Kurt Vile – ‘Bottle It In’ (2018)

Uncategorized May 11, 2019

Kurt Vile – ‘Bottle It In’ (2018)

As with the Cocteau Twins, I often wonder how much Kurt Vile I need in my life, as one album is so much like the others, but I simply can’t help myself.


Three of the songs on ‘Bottle It In’ track in at the ten minute mark, making up for thirty minutes of this self-indulgent or perhaps aimless epic hour and nineteen minute affair. All of the songs move through a series of slow paced, slow pulsing chord progressions, coming off as if Vile is slightly stoned, distracted and has completely lost his train of thought, yet in the spirit of a good showman, he musters on, then simply ends his songs or his half remembered train of thought, be it what it is, with no moral victory or not actual conclusion, where each number is like a conversation that will be finished later … or perhaps never.

‘Bottle It In’ comes off like children making up songs to themselves as they play in the corner, and perhaps that’s the charm for Kurt Vile’s music, he’s never gotten older than six, content to ramble through an endless thought pattern of doodling nothingness. Matter of fact, methinks I should write a song about this album, where you may take any of Kurt’s music and insert these words:

Kurt wrote a song one day
Wrapped fifteen others around it the next day
Floated down the street thinkin’ ‘bout what he’d done
Smiled to himself in the laundry as his clothes spun
The sun was warm and he thought
Why not extend this minute for all day
Write a song that shows the way
To wander off and be laaaza
Happy feelin’ this way
‘cause it’s never gonna get better than this aneeeway …

Yes, Kurt circumnavigates every block in Philadelphia with his songs and ends up right back where he started, an outward manifestation of a circuitous mind, then showering the world with music and verse that would have gotten him gang-gonged on the Gong Show.
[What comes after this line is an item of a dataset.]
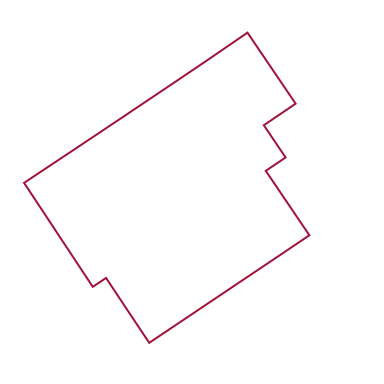 the district of Burke, North Dakota, United States of America, rotated 326°
{"feature_id": "52423323B74352330437058", "entity_name": "Burke", "entity_type": "district", "adm_level": 2, "iso_a3": "USA", "parent_name": "United States of America", "parent_adm1": "North Dakota", "projection": "albers", "projection_center": [-102.401, 48.773], "detail": "fine", "context": "isolated", "style": "outline", "palette": "rose", "viewbox_px": 384, "rotation_deg": 326, "n_neighbors": 0, "source": "geoboundaries", "source_scale": "gbopen_adm2", "svg_char_len": 369}
<svg xmlns="http://www.w3.org/2000/svg" viewBox="0 0 384 384"><g transform="rotate(326 192 192)"><path d="M327.1,90.9L326.7,90.9L275.6,91.3L269.3,91.3L224.0,91.3L134.5,91.0L57.9,90.5L56.7,215.1L72.7,215.2L72.4,254.2L72.2,293.1L226.8,293.5L265.1,293.5L265.0,215.7L288.9,215.7L288.9,176.8L327.3,176.7L327.1,90.9Z" fill="none" stroke="#9f1239" stroke-width="2"/></g></svg>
While Kurt’s adventures are certainly fun, most taking place in the wee hours of the morning before anyone else is awake, they’re not the sort of albums that inspire a second listen, yet alone a third. Of course the song “Loading Zones” and “One Trick Pony” (sounds sort of prophetic) go down easy, where one would think that these numbers would inspire more of the same, instead of the childlike and very creepy romantic anxiety ridden visions delivered here.

That being said, perhaps there is no emotional compass to be found here, as all of the songs were recorded while on tour, where being on tour is rather emotionless, certainly lacking any sense of place or compass, so perhaps what Mr. Vile’s done on Bottle It In is to send us back a series of monotone postcards, musical snapshots if you will of one wasted day morphing on into the next, where every city looks the same, every stage seems recognizable and an endless chain of radio interviews touch on the very same subjects, then it’s back to the bus and another six hundred miles of the same highways and like minded roadside silver diners.

I like this album aneeeway!

*** The Fun Facts: To “Bottle It In” is to say that someone has “bottled it”, that they have lost their courage at the last moment and have not done something they intended to do, or in the intended manner.

I’m also not fond of the faux worn out looking record jacket. I go to great lengths to keep my jackets pristine and this just looks unkempt.